WHAT TO WORK ON:
Type out the lines below exactly, from the first through the line holding "специальных навыков и совсем не", and include no pictures.

[Data extracted from a collection]
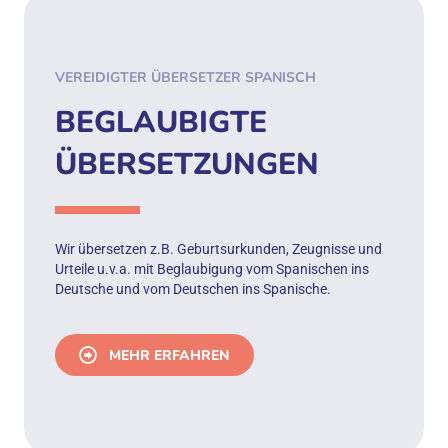
VEREIDIGTER ÜBERSETZER SPANISCH
BEGLAUBIGTE
ÜBERSETZUNGEN
Wir übersetzen z.B. Geburtsurkunden, Zeugnisse und
Urteile u.v.a. mit Beglaubigung vom Spanischen ins
Deutsche und vom Deutschen ins Spanische.
MEHR ERFAHREN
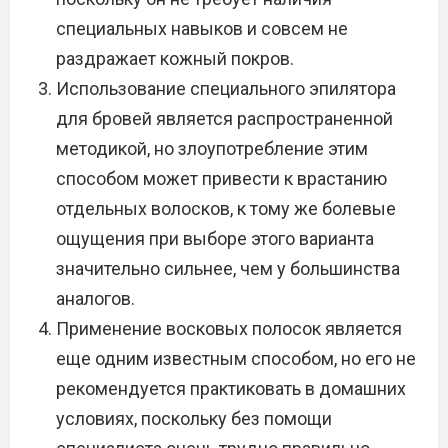
специальных навыков и совсем не
раздражает кожный покров.
Использование специального эпилятора
для бровей является распространенной
методикой, но злоупотребление этим
способом может привести к врастанию
отдельных волосков, к тому же болевые
ощущения при выборе этого варианта
значительно сильнее, чем у большинства
аналогов.
Применение восковых полосок является
еще одним известным способом, но его не
рекомендуется практиковать в домашних
условиях, поскольку без помощи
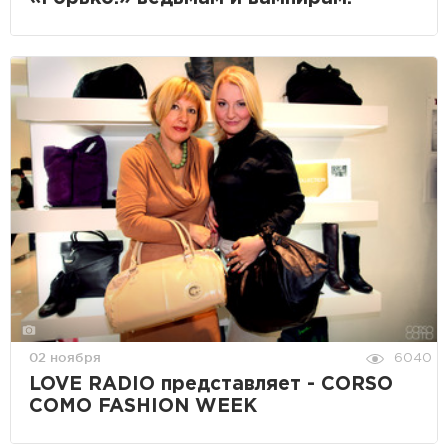
02 ноября
6040
LOVE RADIO представляет - CORSO
COMO FASHION WEEK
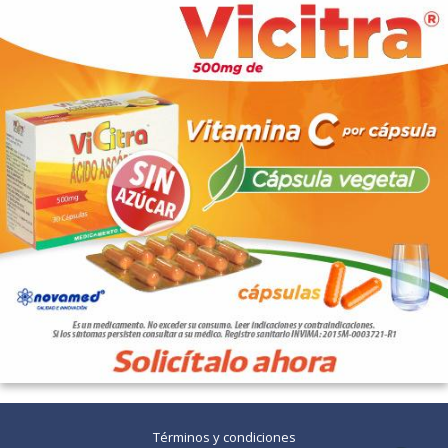
Términos y condiciones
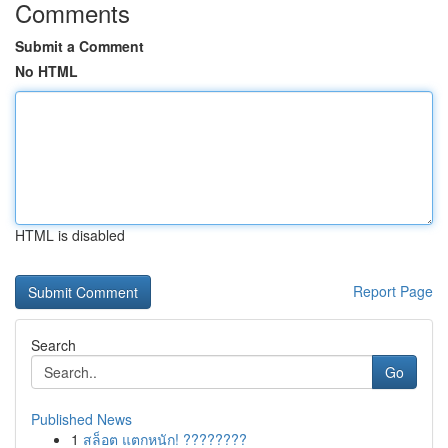
Comments
Submit a Comment
No HTML
HTML is disabled
Report Page
Search
Go
Published News
1
สล็อต แตกหนัก! ????????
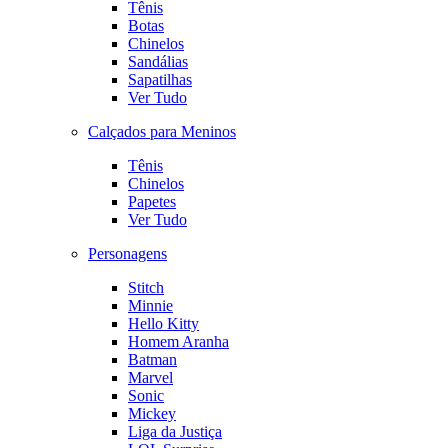
Tênis
Botas
Chinelos
Sandálias
Sapatilhas
Ver Tudo
Calçados para Meninos
Tênis
Chinelos
Papetes
Ver Tudo
Personagens
Stitch
Minnie
Hello Kitty
Homem Aranha
Batman
Marvel
Sonic
Mickey
Liga da Justiça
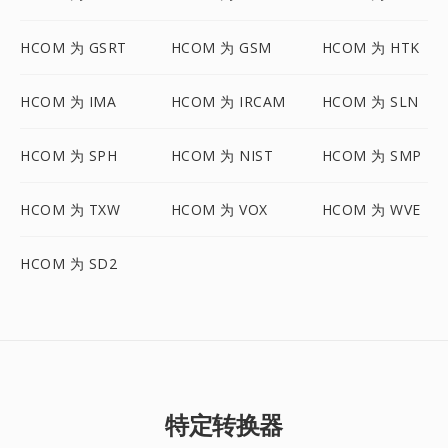
HCOM 为 GSRT
HCOM 为 GSM
HCOM 为 HTK
HCOM 为 IMA
HCOM 为 IRCAM
HCOM 为 SLN
HCOM 为 SPH
HCOM 为 NIST
HCOM 为 SMP
HCOM 为 TXW
HCOM 为 VOX
HCOM 为 WVE
HCOM 为 SD2
特定转换器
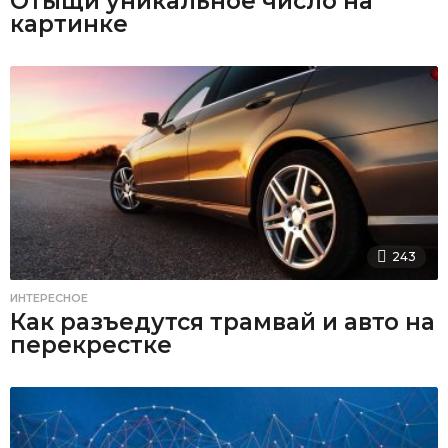
Отыщи уникальное число на
картинке
243
ИНТЕРЕСНОЕ
Как разъедутся трамвай и авто на
перекрестке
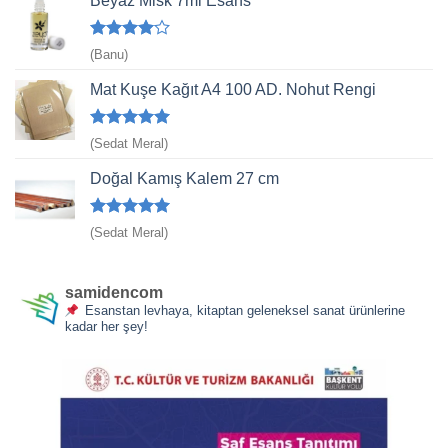
Beyaz Misk 7ml Esans
5
(Banu)
üzerinden
4
oy aldı
Mat Kuşe Kağıt A4 100 AD. Nohut Rengi
5 üzerinden
(Sedat Meral)
5
oy aldı
Doğal Kamış Kalem 27 cm
5 üzerinden
(Sedat Meral)
5
oy aldı
samidencom
Esanstan levhaya, kitaptan geleneksel sanat ürünlerine
kadar her şey!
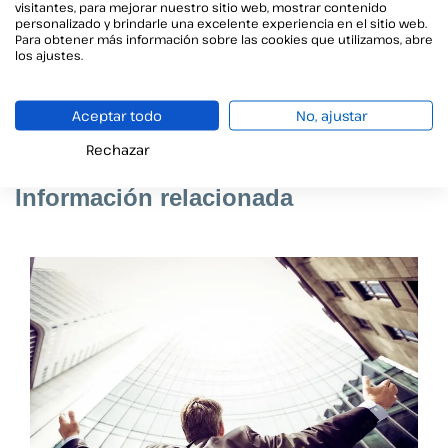
visitantes, para mejorar nuestro sitio web, mostrar contenido
Noelia forma parte del departamento de Marketing de Viafirma,
personalizado y brindarle una excelente experiencia en el sitio web.
donde se encarga de la estrategia y redacción de los blogs
Para obtener más información sobre las cookies que utilizamos, abre
corporativos. Acerca al lector las últimas novedades sobre
los ajustes.
tecnología, identidad digital y transformación digital de forma
clara, útil y actualizada.
Aceptar todo
No, ajustar
Rechazar
Información relacionada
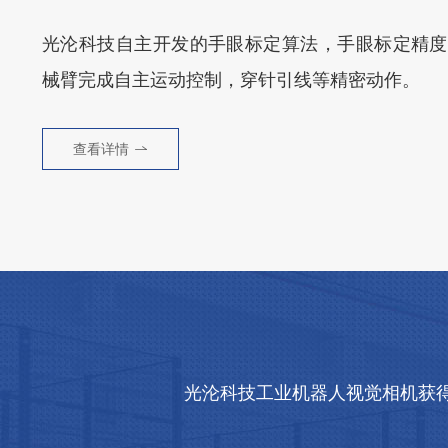
光沦科技自主开发的手眼标定算法，手眼标定精度可
械臂完成自主运动控制，穿针引线等精密动作。
查看详情
光沦科技工业机器人视觉相机获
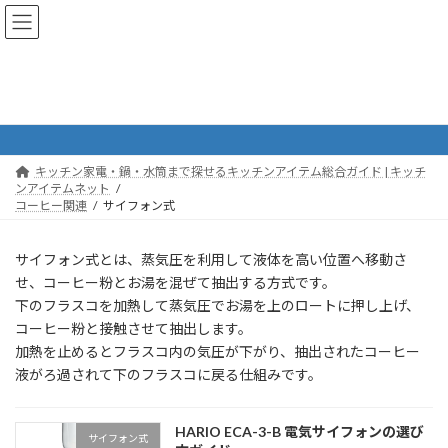
コ
ナ
キッチンアイテムネット
ン
ビ
テ
ゲ
ン
ー
ツ
シ
サイフォン式
へ
ョ
ス
ン
キ
に
ッ
移
キッチン家電・鍋・水筒まで探せるキッチンアイテム総合ガイド | キッチ
プ
動
ンアイテムネット
コーヒー関連
サイフォン式
サイフォン式とは、蒸気圧を利用して液体を高い位置へ移動さ
せ、コーヒー粉とお湯を混ぜて抽出する方式です。
下のフラスコを加熱して蒸気圧でお湯を上のロートに押し上げ、
コーヒー粉と接触させて抽出します。
加熱を止めるとフラスコ内の気圧が下がり、抽出されたコーヒー
液がろ過されて下のフラスコに戻る仕組みです。
HARIO ECA-3-B 電気サイフォンの選び
サイフォン式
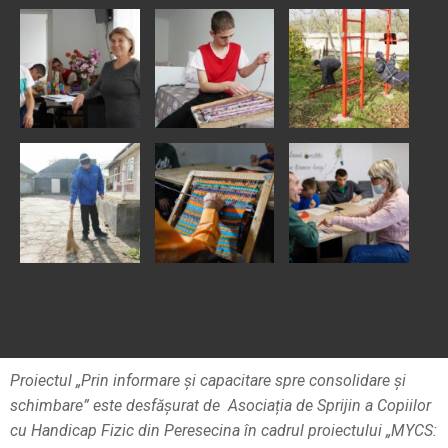
Proiectul „Prin informare și capacitare spre consolidare și
schimbare” este desfășurat de Asociația de Sprijin a Copiilor
cu Handicap Fizic din Peresecina în cadrul proiectului „MYCS:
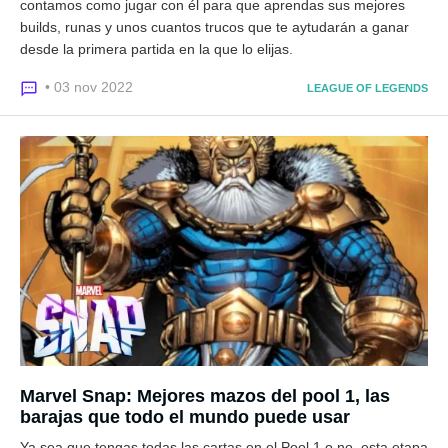
contamos como jugar con él para que aprendas sus mejores
builds, runas y unos cuantos trucos que te aytudarán a ganar
desde la primera partida en la que lo elijas.
• 03 nov 2022
LEAGUE OF LEGENDS
Marvel Snap: Mejores mazos del pool 1, las
barajas que todo el mundo puede usar
Ya sea que tengas todas las cartas en el Pool 1 o no, esta etapa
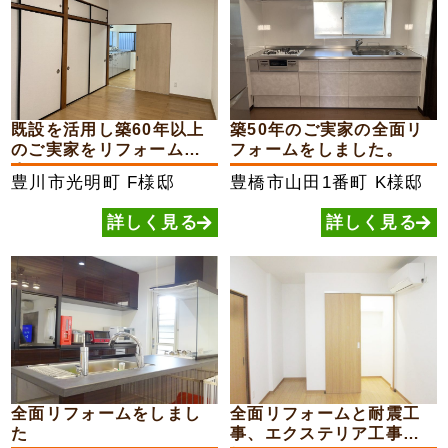
既設を活用し築60年以上
築50年のご実家の全面リ
のご実家をリフォームし
フォームをしました。
ま...
豊川市光明町
F様邸
豊橋市山田1番町
K様邸
詳しく見る
詳しく見る
全面リフォームをしまし
全面リフォームと耐震工
た
事、エクステリア工事を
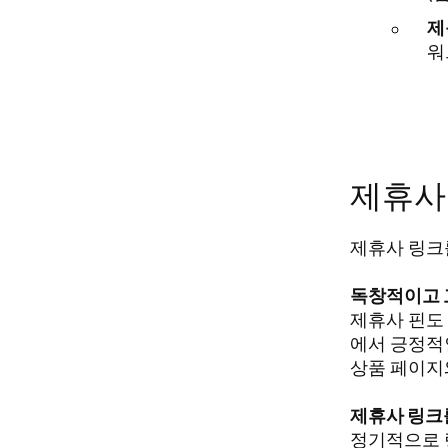
제
워
제휴사
제휴사 링크
독창적이고 
제휴사 핀도 
에서 긍정적
상품 페이지
제휴사 링크를
정기적으로 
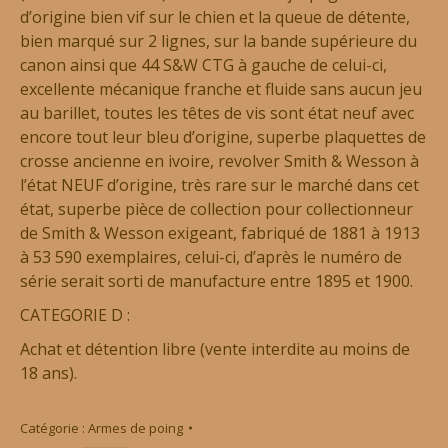
d’origine bien vif sur le chien et la queue de détente,
bien marqué sur 2 lignes, sur la bande supérieure du
canon ainsi que 44 S&W CTG à gauche de celui-ci,
excellente mécanique franche et fluide sans aucun jeu
au barillet, toutes les têtes de vis sont état neuf avec
encore tout leur bleu d’origine, superbe plaquettes de
crosse ancienne en ivoire, revolver Smith & Wesson à
l’état NEUF d’origine, très rare sur le marché dans cet
état, superbe pièce de collection pour collectionneur
de Smith & Wesson exigeant, fabriqué de 1881 à 1913
à 53 590 exemplaires, celui-ci, d’après le numéro de
série serait sorti de manufacture entre 1895 et 1900.
CATEGORIE D :
Achat et détention libre (vente interdite au moins de
18 ans).
Catégorie :
Armes de poing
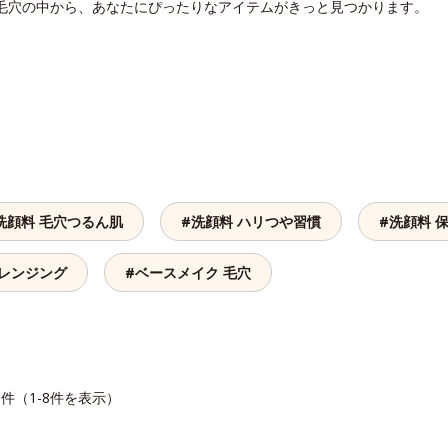
 毛穴の中から、あなたにぴったりなアイテムがきっと見つかります。
洗顔料 毛穴つるん肌
#洗顔料 ハリつや習慣
#洗顔料 
クレンジング
#ベースメイク 毛穴
8件（1-8件を表示）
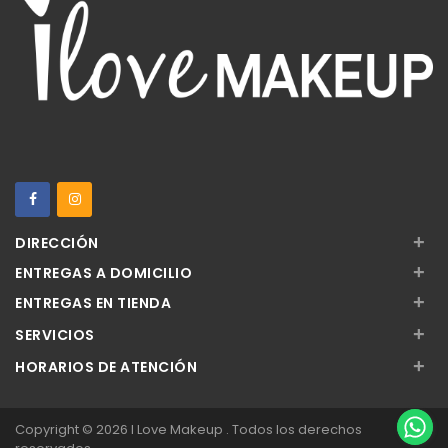
+
DIRECCIÓN
+
ENTREGAS A DOMICILIO
+
ENTREGAS EN TIENDA
+
SERVICIOS
+
HORARIOS DE ATENCIÓN
Copyright © 2026 I Love Makeup . Todos los derechos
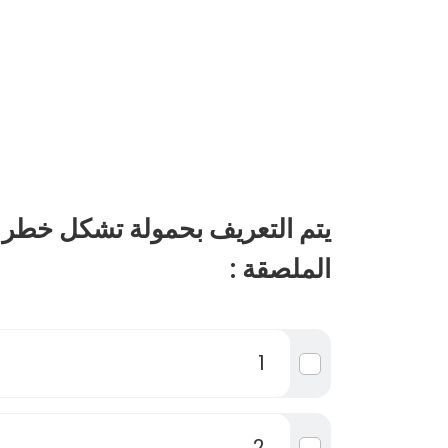
يتم التعريف بحمولة تشكل خطر
الملصقة :
1
2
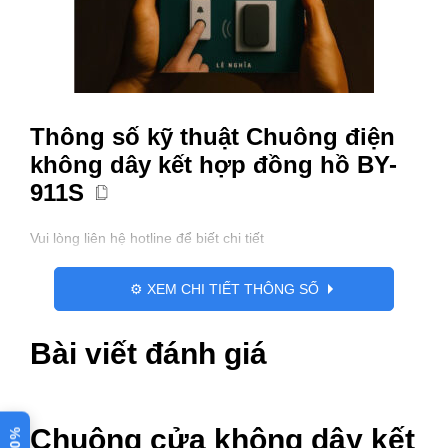
Thông số kỹ thuật Chuông điện
không dây kết hợp đồng hồ BY-
911S
Vui lòng liên hệ hotline để biết chi tiết
⚙️ XEM CHI TIẾT THÔNG SỐ
Bài viết đánh giá
Chuông cửa không dây kết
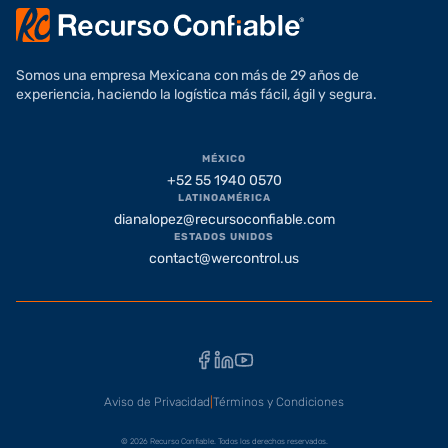
Somos una empresa Mexicana con más de 29 años de
experiencia, haciendo la logística más fácil, ágil y segura.
MÉXICO
+52 55 1940 0570
LATINOAMÉRICA
dianalopez@recursoconfiable.com
ESTADOS UNIDOS
contact@wercontrol.us
Facebook
LinkedIn
YouTube
Aviso de Privacidad
|
Términos y Condiciones
© 2026 Recurso Confiable. Todos los derechos reservados.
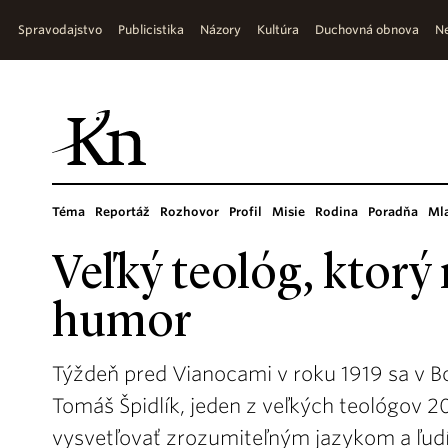
Spravodajstvo
Publicistika
Názory
Kultúra
Duchovná obnova
Ne
Téma
Reportáž
Rozhovor
Profil
Misie
Rodina
Poradňa
Ml
Veľký teológ, ktorý
humor
Týždeň pred Vianocami v roku 1919 sa v B
Tomáš Špidlík, jeden z veľkých teológov 20
vysvetľovať zrozumiteľným jazykom a ľudí 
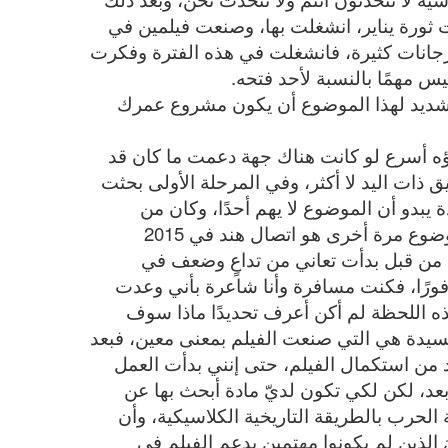
ثورة يناير، انشغلت بها، وصنعت فيلمين في
هرجانات كثيرة، فانشغلت في هذه الفترة وفكرت
يس مهمًا بالنسبة لأحد فتحه.
الشديد لهذا الموضوع أن يكون مشروع عمرك
هاؤه أسرع لو كانت هناك جهة دعمت ما كان قد
ذات اليد لا أكثر، وفي المرحلة الأولى بحثت
يبدو أن الموضوع لا يهم أحدًا، وكان من
الممكن أن يستمر الحال كذلك، ما أعاد تحريك الموضوع مرة أخرى هو اتصال هند في 2015
 من قبل بدأت تعاني من تداعٍ وضعف في
ب فورًا، فكنت مسافرة وأنا شاعرة بأني وعدت
ذه اللحظة لم أكن أعرف تحديدًا ماذا سوف
سيدة هي التي صنعت الفيلم بمعنى معين، فبعد
 من استكمال الفيلم، حتى إنني بدأت العمل
 بعد، لكن لكي تكون لديّ مادة أبحث بها عن
لحرب بالطريقة التاريخية الكلاسيكية، وأن
 الذين لم يكونوا مهتمين بدعم الفيلم في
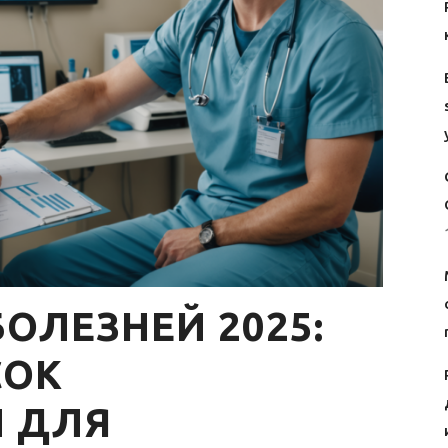
ОЛЕЗНЕЙ 2025:
СОК
 ДЛЯ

ANSWER SPACE:
VEREIDIGTER ÜBERSETZER SPANISCH
BEGLAUBIGTE
ÜBERSETZUNGEN
Wir übersetzen z.B. Geburtsurkunden, Zeugnisse und
Urteile u.v.a. mit Beglaubigung vom Spanischen ins
Deutsche und vom Deutschen ins Spanische.
MEHR ERFAHREN
специальных навыков и совсем не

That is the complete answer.